Fort de faits d'armes militaires rassurants dans un pays qui reste confronté à diverses menaces, il a fait campagne en promettant de mettre fin aux années de divisions et de corruption incarnées par M. Netanyahu.

Pour ce dernier, les choses se sont compliquées quand le procureur général a annoncé en février son intention de l'inculper pour corruption, fraude et abus de confiance dans trois affaires de dons reçus de la part de milliardaires, d'échanges de bons procédés entre gouvernants et patrons, et de tentatives de collusion avec la presse. M. Netanyahu clame son innocence.

Au cours d'une campagne acrimonieuse, il se sera prévalu de sa trempe d'homme fort, de ses réussites diplomatiques, de sa proximité avec le président Donald Trump ainsi que d'une croissance économique continue.

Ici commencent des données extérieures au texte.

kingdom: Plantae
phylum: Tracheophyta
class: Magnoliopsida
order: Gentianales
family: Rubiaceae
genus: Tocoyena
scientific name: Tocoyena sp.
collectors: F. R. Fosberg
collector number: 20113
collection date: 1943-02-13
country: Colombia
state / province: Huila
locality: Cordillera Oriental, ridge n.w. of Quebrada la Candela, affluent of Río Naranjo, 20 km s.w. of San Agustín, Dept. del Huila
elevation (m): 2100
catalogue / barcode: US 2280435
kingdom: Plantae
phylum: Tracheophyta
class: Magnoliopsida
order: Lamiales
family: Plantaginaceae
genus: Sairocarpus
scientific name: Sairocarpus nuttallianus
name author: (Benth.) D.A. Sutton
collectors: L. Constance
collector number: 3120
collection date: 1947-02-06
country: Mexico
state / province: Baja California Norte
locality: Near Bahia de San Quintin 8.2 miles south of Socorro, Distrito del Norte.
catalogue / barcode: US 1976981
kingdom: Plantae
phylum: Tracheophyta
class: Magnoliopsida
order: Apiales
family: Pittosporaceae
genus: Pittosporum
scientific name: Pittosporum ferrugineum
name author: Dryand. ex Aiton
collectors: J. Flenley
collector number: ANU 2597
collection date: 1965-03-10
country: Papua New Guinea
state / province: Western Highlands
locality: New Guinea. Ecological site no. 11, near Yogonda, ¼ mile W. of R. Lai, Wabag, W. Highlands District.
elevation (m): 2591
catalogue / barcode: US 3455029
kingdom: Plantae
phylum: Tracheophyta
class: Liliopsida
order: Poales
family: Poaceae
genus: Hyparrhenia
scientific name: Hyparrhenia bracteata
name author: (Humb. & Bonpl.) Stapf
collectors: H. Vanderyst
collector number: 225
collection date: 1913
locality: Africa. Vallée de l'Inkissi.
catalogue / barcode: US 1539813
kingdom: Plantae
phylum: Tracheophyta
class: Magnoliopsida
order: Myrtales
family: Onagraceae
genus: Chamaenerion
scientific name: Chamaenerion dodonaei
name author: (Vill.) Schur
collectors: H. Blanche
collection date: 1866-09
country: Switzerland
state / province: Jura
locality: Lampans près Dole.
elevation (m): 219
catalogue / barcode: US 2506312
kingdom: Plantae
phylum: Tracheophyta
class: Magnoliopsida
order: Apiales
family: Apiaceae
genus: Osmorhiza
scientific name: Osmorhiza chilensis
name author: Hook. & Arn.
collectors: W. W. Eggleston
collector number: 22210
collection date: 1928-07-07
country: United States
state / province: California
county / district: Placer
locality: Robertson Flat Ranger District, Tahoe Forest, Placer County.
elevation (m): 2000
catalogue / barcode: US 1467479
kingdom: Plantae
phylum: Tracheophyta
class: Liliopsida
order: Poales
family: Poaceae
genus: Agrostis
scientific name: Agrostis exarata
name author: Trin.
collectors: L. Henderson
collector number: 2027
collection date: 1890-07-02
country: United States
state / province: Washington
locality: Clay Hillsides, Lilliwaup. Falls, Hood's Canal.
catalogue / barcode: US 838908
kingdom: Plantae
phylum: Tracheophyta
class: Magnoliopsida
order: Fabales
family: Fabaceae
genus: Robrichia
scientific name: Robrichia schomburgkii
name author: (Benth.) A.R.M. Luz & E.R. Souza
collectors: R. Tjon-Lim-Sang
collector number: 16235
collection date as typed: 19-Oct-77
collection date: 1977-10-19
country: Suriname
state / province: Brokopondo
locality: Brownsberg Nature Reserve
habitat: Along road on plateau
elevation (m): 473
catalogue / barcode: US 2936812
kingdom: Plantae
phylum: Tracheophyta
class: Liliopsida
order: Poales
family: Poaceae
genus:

Comme en 2015, dans ce qui ressemble fort à un appel du pied à l'électorat de droite, M. Netanyahu a sorti de sa manche une surprise de dernière minute en se disant prêt, au mépris d'un large consensus international, à annexer les colonies israéliennes de Cisjordanie, territoire palestinien occupé depuis plus de cinquante ans par Israël.

Une telle annexion scellerait probablement le sort d'un Etat palestinien indépendant coexistant avec Israël, référence de l'ONU pour résoudre ce vieux conflit. Les Palestiniens, meurtris par les mesures défavorables de l'administration Trump, grand allié de M. Netanyahu, disent communément ne rien attendre de ces élections.

Le président palestinien Mahmoud Abbas a cependant souhaité que le nouveau gouvernement israélien comprenne une chose: "la paix est dans notre intérêt, dans le leur et celui du monde entier".